● Metin bölümü:
■ ■ ■ ■ ■ ■ ■
VEYSEL NASIL BİR ÂŞIKTI?
Âşık Veysel'in, âşıklık geleneği içerisinde nerede ve hangi noktada olduğunu değerlendirmek gerekirse, bunu ilk olarak saz çalma özelliğinden yola çıkarak yapabiliriz. Çünkü saz, âşıklık geleneğinde oldukça önemli bir yere sahip. Öyle ki, saz ile âşık bütünleşir, bir nevi aşığın sembolü haline gelir. Halk arasında söylenen bir söz de sazın bu önemini vurgular: "Sazsız âşık, kulpsuz testiye benzer…"
Bağlandım köşede, kaldım bir zaman
Nice kimselere dedim el'aman
On on beş yaşıma girince hemen
Yavaş yavaş düzen ettim sazımı
Veysel'in saz çalma hikâyesi bilinen âşıklık geleneklerinden çok farklı. Onun saza başlama nedeni tamamen geçim derdi nedeniyle olur. Bu nedenle ilk yıllarında pek umut görünmez saz çalma hususunda; ancak 15 yaşına geldiğinde öğrenir. İşte kendi anlatımıyla Âşık Veysel'in saz ile tanışma anı:
"Ben, henüz on – on bir yaşlarına değmiştim... Babam, benim için düşünürdü: 'Bu çocuk, biz ölenden sonra ne olacak, kim bakar?' diye. Babam bana, üç telli bir saz getirdi. Elime verdi. 'Bu ne baba?' dedim. Babam: 'Oğlum, bu bir sazdır,' dedi. Elime aldım, bir iki evirdim çevirdim. Sonra, 'Baba, bu ne olacak?' dedim. Babam da: 'Oğlum, bu sana bir eğlence, çalıp öğreneceksin' dedi. Köyümüzde Molla Hüseyin diye bir komşumuz var. Molla Hüseyin, güzel bağlama çalar. Babam, sazımı ona götürür, düzen ettirir getirir. Molla Hüseyin, beni çok sever. O güzel güzel Çamşıhı havaları çalar, ben dinlerim... Saz öğrenme merakım arttı amma, bir türlü öğrenemiyorum. Hüseyin Dayının yanından ayrılınca sazı bir tarafa atıyorum. Rahmetli babam saz öğrenmemde ısrar ediyor; hatta beni dövüyordu. 'Oğlum, biz ölürsek sana kim bakar?... Mutlaka seni bir sanat sahibi etmek istiyoruz. Sen ise sazdan başka ne iş yapabilirsin? Çift süremen, tohum ekemen, ekin biçemen... Bunu öğrenirsen, köy odalarında, toplantılarda, kahvelerde çalarak ekmek paranı çıkarırsın' dedi. Ondan sonra saza ısındım; çalmağa başladım. Teli kırılırsa, doğru Hüseyin dayıya koşardım." (Özen1998: 13).
■ ■ ■ ■ ■ ■ ■
● Verilen malzeme:

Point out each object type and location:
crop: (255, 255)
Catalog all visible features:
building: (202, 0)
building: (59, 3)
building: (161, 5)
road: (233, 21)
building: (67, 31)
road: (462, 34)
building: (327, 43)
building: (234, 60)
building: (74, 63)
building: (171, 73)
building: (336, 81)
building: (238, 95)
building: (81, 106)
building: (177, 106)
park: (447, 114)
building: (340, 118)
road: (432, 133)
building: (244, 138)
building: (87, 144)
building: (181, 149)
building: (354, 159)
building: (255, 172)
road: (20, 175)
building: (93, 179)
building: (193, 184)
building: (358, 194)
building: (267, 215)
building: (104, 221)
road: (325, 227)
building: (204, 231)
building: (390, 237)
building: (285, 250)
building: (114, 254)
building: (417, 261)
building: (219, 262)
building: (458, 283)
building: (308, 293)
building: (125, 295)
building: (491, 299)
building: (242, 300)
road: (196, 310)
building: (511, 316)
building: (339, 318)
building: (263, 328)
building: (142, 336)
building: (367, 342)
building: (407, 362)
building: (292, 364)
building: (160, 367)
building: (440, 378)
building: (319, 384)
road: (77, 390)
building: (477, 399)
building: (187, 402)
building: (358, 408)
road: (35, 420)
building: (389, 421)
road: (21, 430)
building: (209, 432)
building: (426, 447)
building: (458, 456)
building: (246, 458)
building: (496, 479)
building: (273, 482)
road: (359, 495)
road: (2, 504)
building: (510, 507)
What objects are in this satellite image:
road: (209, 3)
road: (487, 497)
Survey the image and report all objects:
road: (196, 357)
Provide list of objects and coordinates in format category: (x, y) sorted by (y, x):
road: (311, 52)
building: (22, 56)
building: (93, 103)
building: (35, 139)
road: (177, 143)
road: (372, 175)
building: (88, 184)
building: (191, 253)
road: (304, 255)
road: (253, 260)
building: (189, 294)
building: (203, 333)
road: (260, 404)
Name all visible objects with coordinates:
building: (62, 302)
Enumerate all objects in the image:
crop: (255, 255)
■ ■ ■ ■ ■ ■ ■
● Görev listesi:
1. Âşık Veysel metnindeki "Çünkü saz, âşıklık geleneğinde oldukça önemli bir yere sahip." cümlesini İngilizceye çevirin.
2. Âşık Veysel metninin devamını yazın.
Girdilerin Âşık Veysel metniyle hiçbir ilgisi yok.

● Sıralı cevaplar:
1. Because the saz holds a very important place in the minstrel tradition.

2.
Ben gidersem sazım sen kal dünyada
Gizli sırlarımı âşikâr etme
Lâl olsun dillerin söyleme yâda
Garip bülbül gibi ah ü zar etme
Sen petek misali, Veysel de arı
İnleşir beraber yapardık balı
Ben bir insanoğlu sen bir dut dalı
Ben babamı, sen ustanı unutma
VEYSEL, SEFİL VEYSEL, ÂŞIK VEYSEL VE VEYSEL ŞATIR
İkinci olarak ise mahlas almasını âşıklık geleneği içinde değerlendirmek uygundur. Mahlaslar, çeşitli sebeplerle; pir, derviş, usta veya herhangi bir kişi tarafından verilir. Âşıklar, mahlas olarak çeşitli olaylara bağlı olarak değişik isimleri tercih ederken, bazen de ad, soyad veya hem ad hem de soyadlarını mahlas olarak kullanırlar. Âşık Veysel, mahlas olarak adını kullanmayı tercih eder. Ama bazen adının başına "âşık" ve "sefil" gibi sıfatları getirir, bazen de soyadını "Şatır" olarak kullanır. Veysel, Sefil Veysel, Âşık Veysel ve Veysel Şatır, onun şiirlerinde kullandığı mahlaslarıdır.
ÂŞIK VEYSEL VE BÂDE İLİŞKİSİ
Bir diğer özellikle de âşıklık geleneğinde bâde içme olarak nitelendirilir. Âşıklığa başlamanın çeşitli sebepleri vardır. Kimileri, ustalarından aldıkları feyz ile kimileri diğer âşıkları dinleyerek, kimileri herhangi bir dert veya sevda nedeniyle, kimileri de rüyada, pir elinden, bir güzelin aşkına bâde içerek âşıklık kabiliyetini kazanırlar. Veysel, bâde içmediği gibi, birçok âşıkta doğuştan veya on-on beş yaşından itibaren görülmeye başlayan şiir söyleme kabiliyetini 40 yaşında kazanır. Bu durumu, âşığımız şöyle ifade eder:
"... Vallahi, önceleri pek heves etmedim. Hoşuma gidenleri yazdırır, okutur, ezberlerdim. O zamana kadar ben, hiç şiir yazmadığım için usta malları satıyordum. Her şeye bir sebep lâzım. Ali Rıza Bey, Nahiye Müdürümüzdü. Köye geldiğinde bana; 'Cumhuriyetin onuncu yılı için güzel bir destan hazırla. Bayramda nahiyeye (Ağcakışla'ya) gel, okursun,' dedi. Ben de ilk defa bu destanı yazdım..."
İlk şiiri "Atatürk Destanı" ile Âşık Veysel'in yüreğindeki kilit çözülür. Ondan sonra birbirinden güzel şiirler, Veysel'ce bir ifadeyle peş peşe sıralanıp gelir. Tâ ki ölümüne kadar... İşte, 40 yaşından sonra kendine ait şiirler söylemeye başlayan Veysel'i, bazı araştırıcılar "bâdeli âşıklar" arasında değerlendirseler de bu durum net değildir.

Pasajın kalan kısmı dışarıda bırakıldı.